== EXERCISE MATERIALS ==

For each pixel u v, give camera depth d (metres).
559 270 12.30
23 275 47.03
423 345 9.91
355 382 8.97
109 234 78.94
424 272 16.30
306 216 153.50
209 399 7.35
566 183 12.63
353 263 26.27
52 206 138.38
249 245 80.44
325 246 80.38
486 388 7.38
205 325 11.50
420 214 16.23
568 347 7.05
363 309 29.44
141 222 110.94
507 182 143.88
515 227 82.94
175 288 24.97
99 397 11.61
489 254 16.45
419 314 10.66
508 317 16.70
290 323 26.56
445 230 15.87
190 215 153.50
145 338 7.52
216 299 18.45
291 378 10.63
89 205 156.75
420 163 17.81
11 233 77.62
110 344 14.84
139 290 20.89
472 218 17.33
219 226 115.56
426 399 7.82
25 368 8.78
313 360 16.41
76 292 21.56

===
== EXERCISE MATERIALS ==

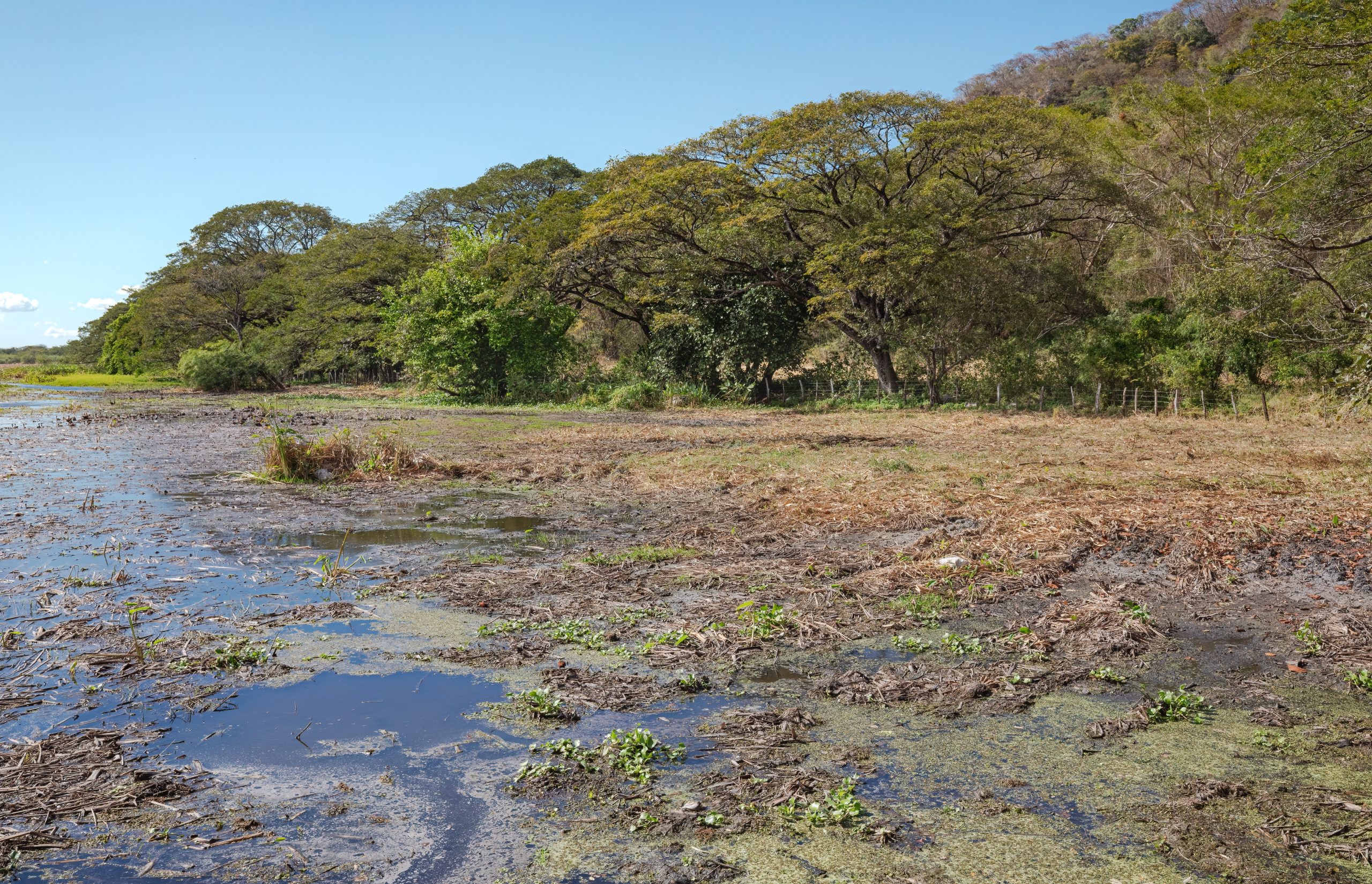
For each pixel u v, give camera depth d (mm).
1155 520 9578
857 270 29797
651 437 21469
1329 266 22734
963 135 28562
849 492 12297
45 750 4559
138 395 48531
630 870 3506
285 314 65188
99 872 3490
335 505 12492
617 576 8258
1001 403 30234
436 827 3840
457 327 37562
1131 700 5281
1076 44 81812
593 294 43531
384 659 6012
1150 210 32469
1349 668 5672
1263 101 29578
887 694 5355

===

__WHAT THE TASK REQUIRES__:
Retype, in the same exact form, the lines of the material above from the line holding "559 270 12.30" through the line holding "76 292 21.56".

__EXERCISE RESULT__:
559 270 12.30
23 275 47.03
423 345 9.91
355 382 8.97
109 234 78.94
424 272 16.30
306 216 153.50
209 399 7.35
566 183 12.63
353 263 26.27
52 206 138.38
249 245 80.44
325 246 80.38
486 388 7.38
205 325 11.50
420 214 16.23
568 347 7.05
363 309 29.44
141 222 110.94
507 182 143.88
515 227 82.94
175 288 24.97
99 397 11.61
489 254 16.45
419 314 10.66
508 317 16.70
290 323 26.56
445 230 15.87
190 215 153.50
145 338 7.52
216 299 18.45
291 378 10.63
89 205 156.75
420 163 17.81
11 233 77.62
110 344 14.84
139 290 20.89
472 218 17.33
219 226 115.56
426 399 7.82
25 368 8.78
313 360 16.41
76 292 21.56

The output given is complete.